Anthropogenic transformation of the biomes, 1700 to 2000
Article first published online: 6 MAY 2010
© 2010 Blackwell Publishing Ltd
Global Ecology and Biogeography
Volume 19, Issue 5, pages 589–606, September 2010
How to Cite
Ellis, E. C., Klein Goldewijk, K., Siebert, S., Lightman, D. and Ramankutty, N. (2010), Anthropogenic transformation of the biomes, 1700 to 2000. Global Ecology and Biogeography, 19: 589–606. doi: 10.1111/j.1466-8238.2010.00540.x
- Issue published online: 4 AUG 2010
- Article first published online: 6 MAY 2010
- anthropogenic landscapes;
- environmental history;
- global change;
- land-use change;
- novel ecosystems;
- terrestrial ecosystems
Aim To map and characterize anthropogenic transformation of the terrestrial biosphere before and during the Industrial Revolution, from 1700 to 2000.

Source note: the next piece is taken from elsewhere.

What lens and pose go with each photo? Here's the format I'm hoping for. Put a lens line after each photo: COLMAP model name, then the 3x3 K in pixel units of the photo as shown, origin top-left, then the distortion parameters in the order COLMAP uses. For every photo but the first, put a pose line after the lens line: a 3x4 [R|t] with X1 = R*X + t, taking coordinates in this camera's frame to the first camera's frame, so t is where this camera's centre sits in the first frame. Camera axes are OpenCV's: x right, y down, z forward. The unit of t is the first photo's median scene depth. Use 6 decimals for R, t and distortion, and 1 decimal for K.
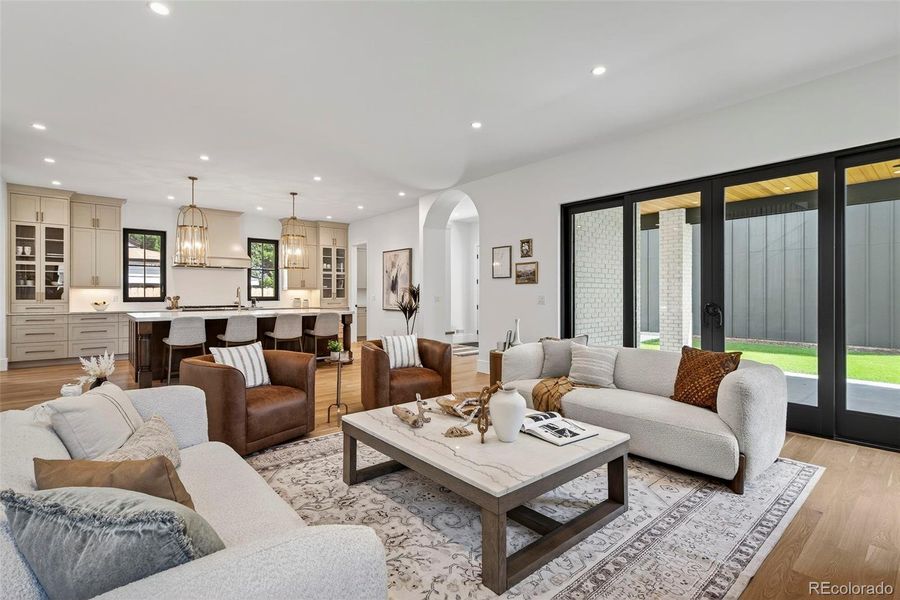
lens RADIAL K [[431.0, 0, 451.7], [0, 431.0, 297.2], [0, 0, 1]] dist [0.001794, 0.001209]
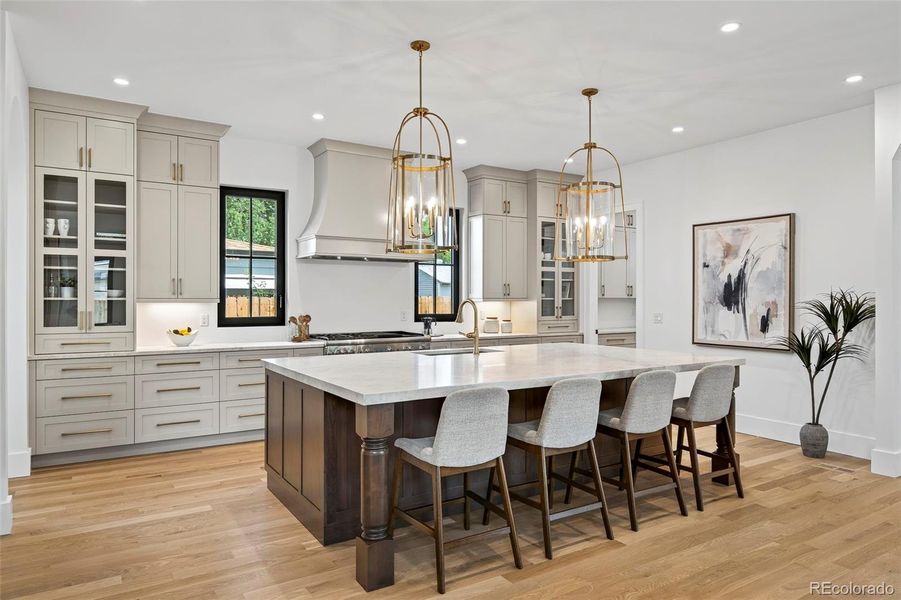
lens RADIAL K [[589.8, 0, 454.0], [0, 589.8, 304.0], [0, 0, 1]] dist [0.008836, -0.009194]
pose [[0.990375, 0.001659, -0.138404, -0.407658], [-0.001398, 0.999997, 0.001987, -0.020039], [0.138406, -0.001774, 0.990374, 0.359127]]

Methods Anthropogenic biomes (anthromes) were mapped for 1700, 1800, 1900 and 2000 using a rule-based anthrome classification model applied to gridded global data for human population density and land use. Anthropogenic transformation of terrestrial biomes was then characterized by map comparisons at century intervals.
Results In 1700, nearly half of the terrestrial biosphere was wild, without human settlements or substantial land use. Most of the remainder was in a seminatural state (45%) having only minor use for agriculture and settlements. By 2000, the opposite was true, with the majority of the biosphere in agricultural and settled anthromes, less than 20% seminatural and only a quarter left wild. Anthropogenic transformation of the biosphere during the Industrial Revolution resulted about equally from land-use expansion into wildlands and intensification of land use within seminatural anthromes. Transformation pathways differed strongly between biomes and regions, with some remaining mostly wild but with the majority almost completely transformed into rangelands, croplands and villages. In the process of transforming almost 39% of earth's total ice-free surface into agricultural land and settlements, an additional 37% of global land without such use has become embedded within agricultural and settled anthromes.

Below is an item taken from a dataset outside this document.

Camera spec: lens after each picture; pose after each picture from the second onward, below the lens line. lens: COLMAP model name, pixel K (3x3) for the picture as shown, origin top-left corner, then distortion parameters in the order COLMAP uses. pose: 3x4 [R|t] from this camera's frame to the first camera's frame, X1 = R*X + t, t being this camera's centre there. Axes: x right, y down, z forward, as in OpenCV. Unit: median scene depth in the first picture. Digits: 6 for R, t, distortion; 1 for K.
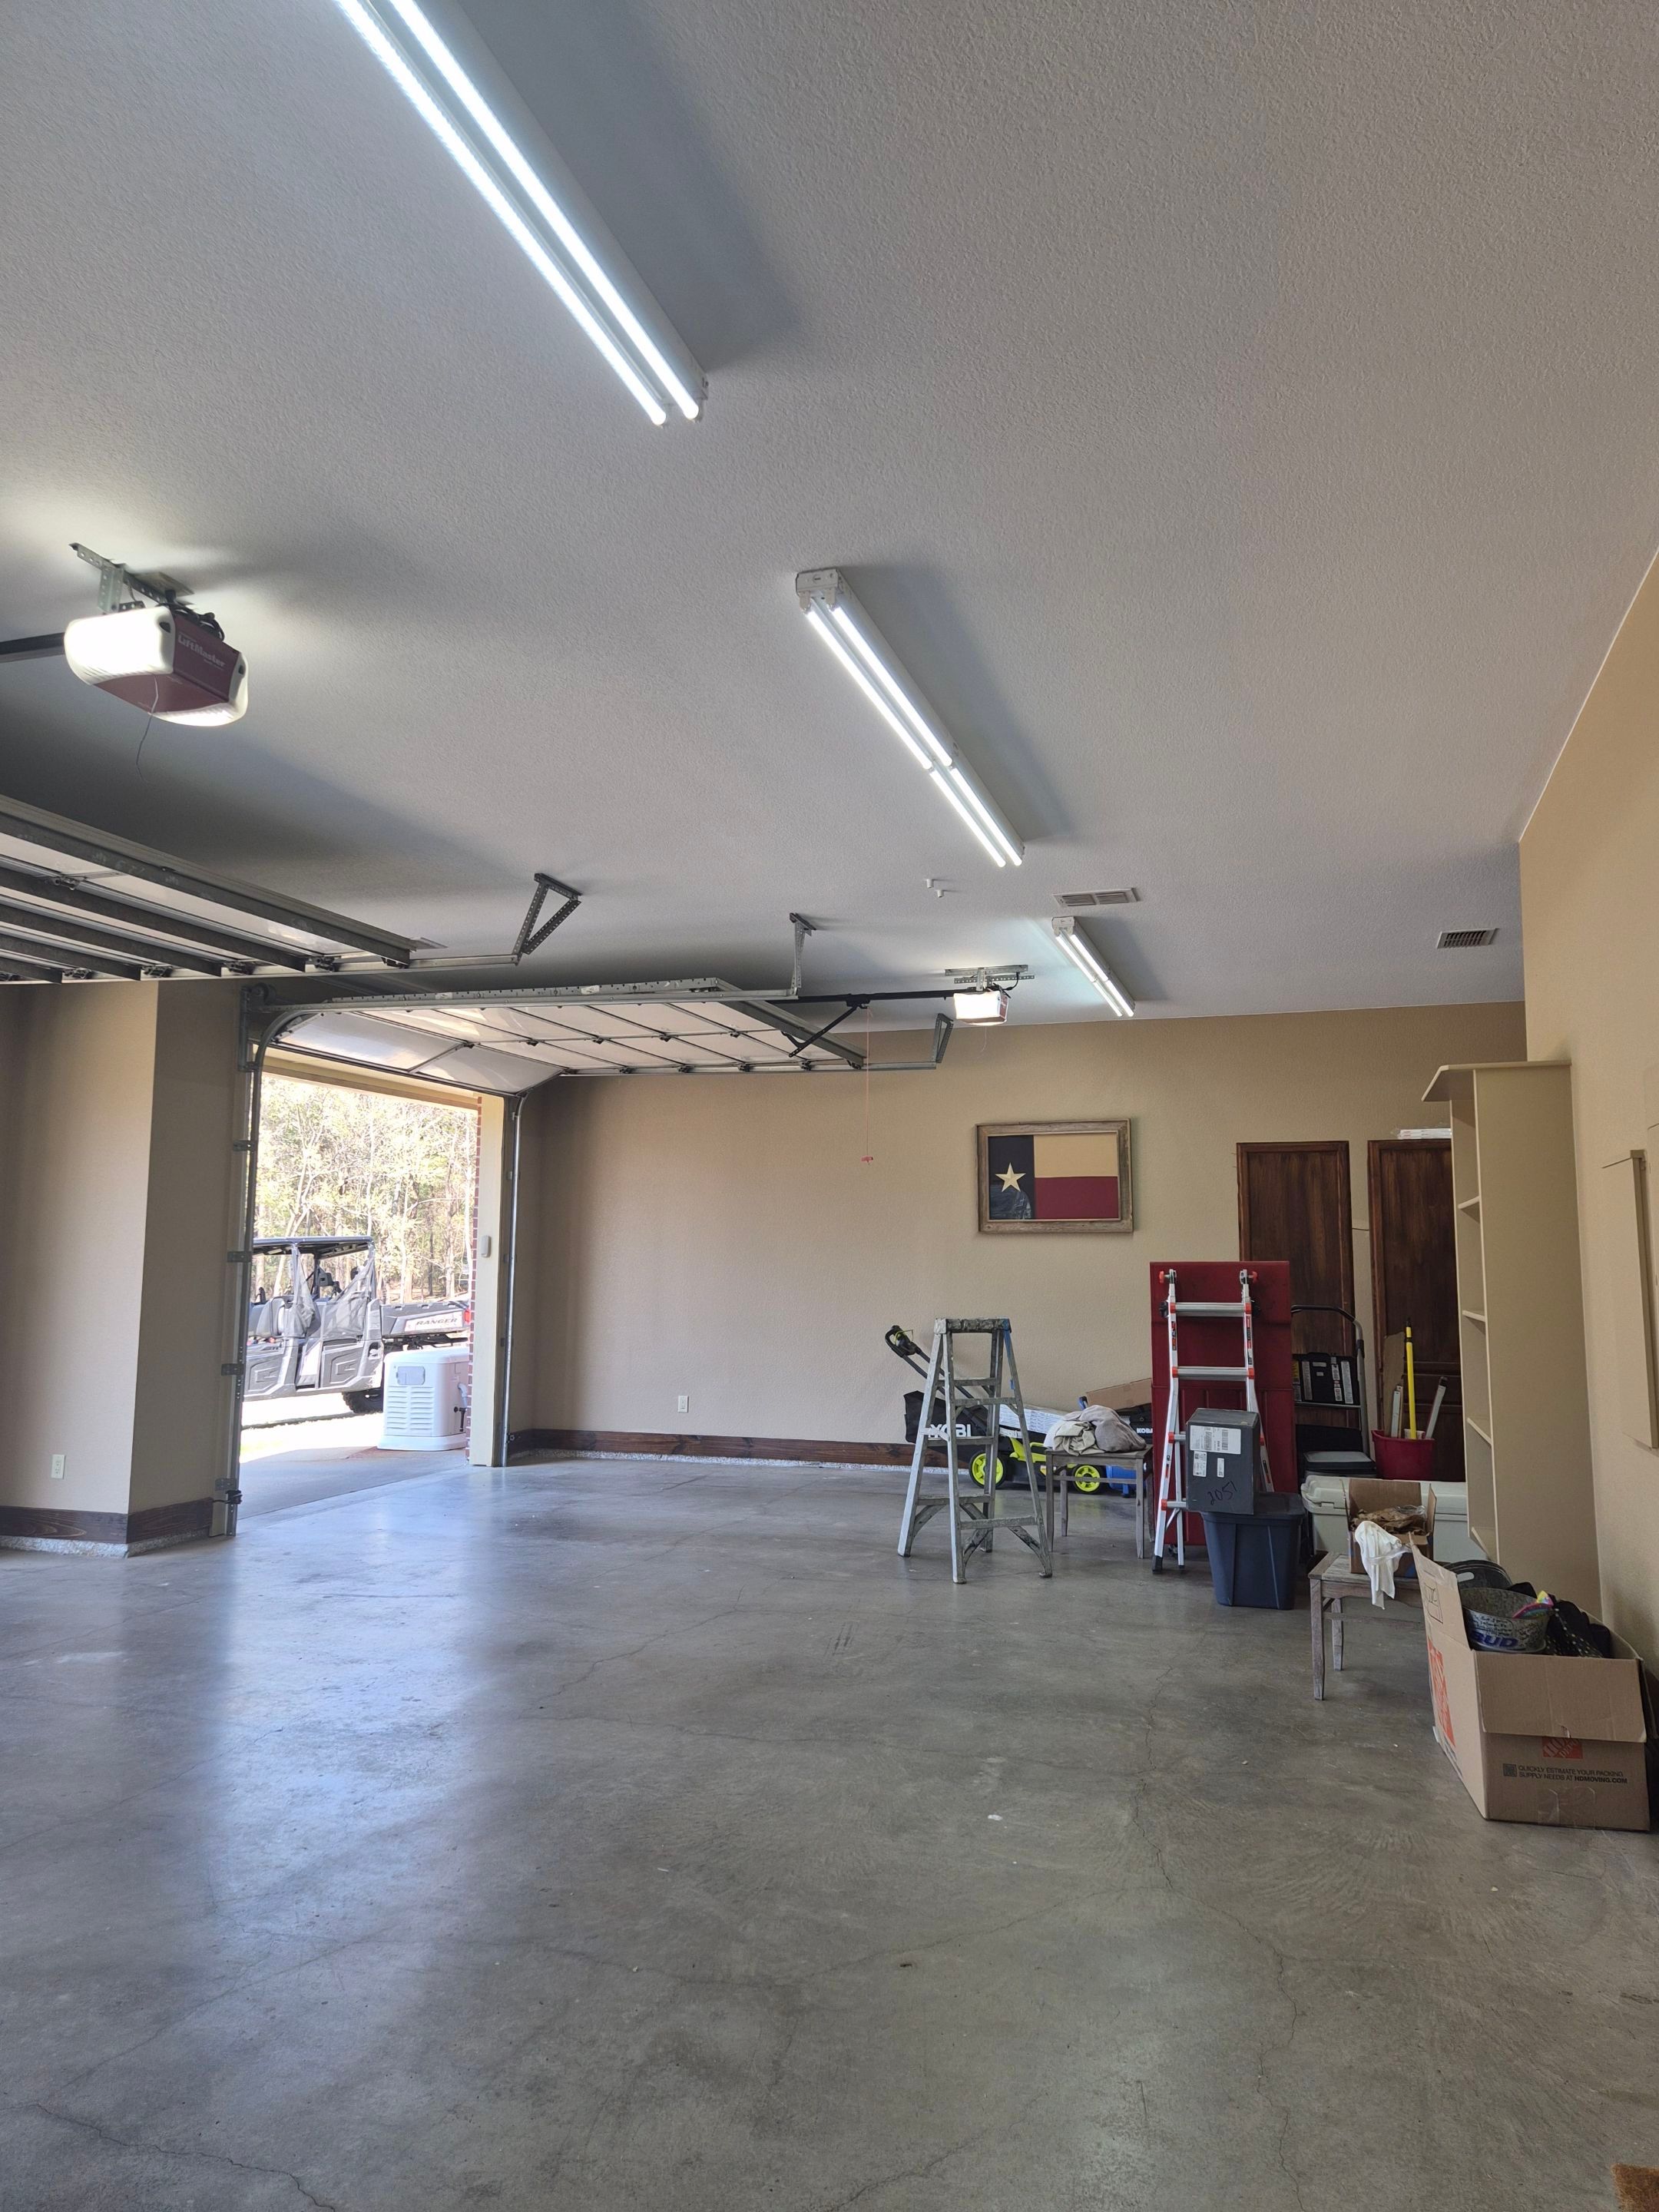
lens RADIAL K [[1469.5, 0, 863.7], [0, 1469.5, 1095.9], [0, 0, 1]] dist [0.065341, -0.052015]
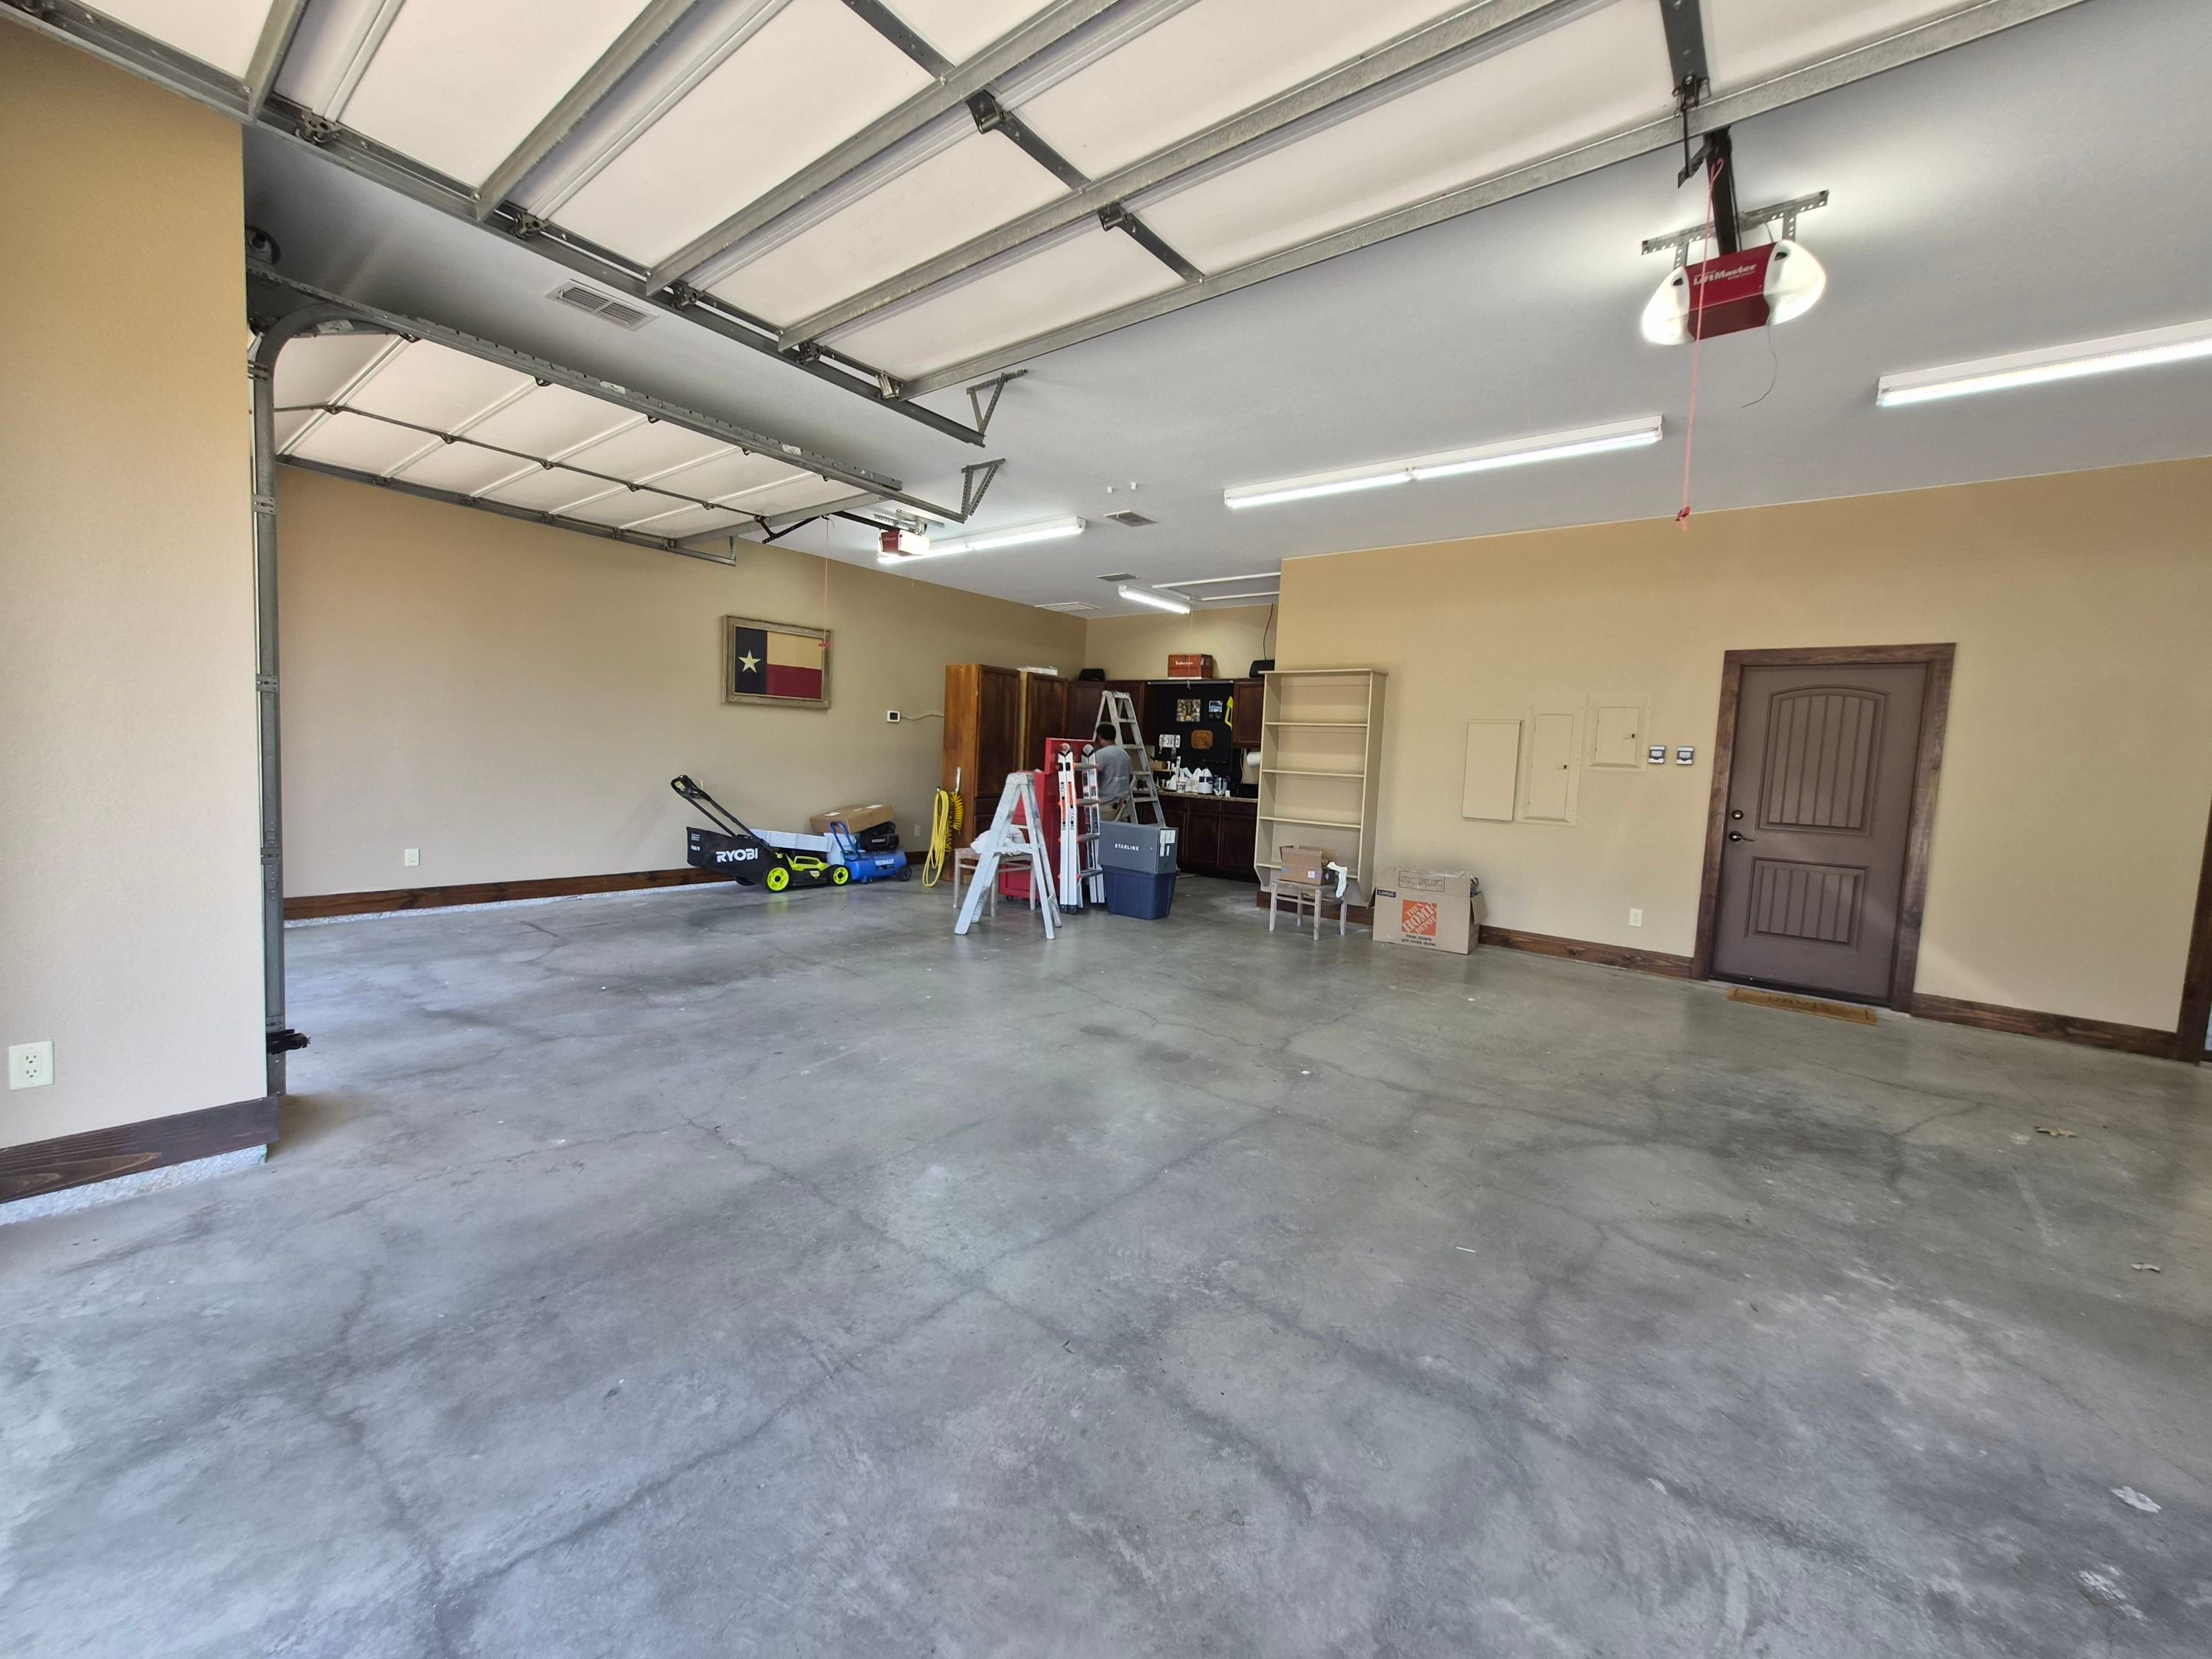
lens RADIAL K [[867.4, 0, 1107.6], [0, 867.4, 821.1], [0, 0, 1]] dist [-0.001006, -0.000694]
pose [[0.370645, -0.062428, 0.926674, -0.511378], [-0.147227, 0.981174, 0.124986, 0.052912], [-0.917031, -0.182757, 0.354476, 0.423027]]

Main conclusions Between 1700 and 2000, the terrestrial biosphere made the critical transition from mostly wild to mostly anthropogenic, passing the 50% mark early in the 20th century. At present, and ever more in the future, the form and process of terrestrial ecosystems in most biomes will be predominantly anthropogenic, the product of land use and other direct human interactions with ecosystems. Ecological research and conservation efforts in all but a few biomes would benefit from a primary focus on the novel remnant, recovering and managed ecosystems embedded within used lands.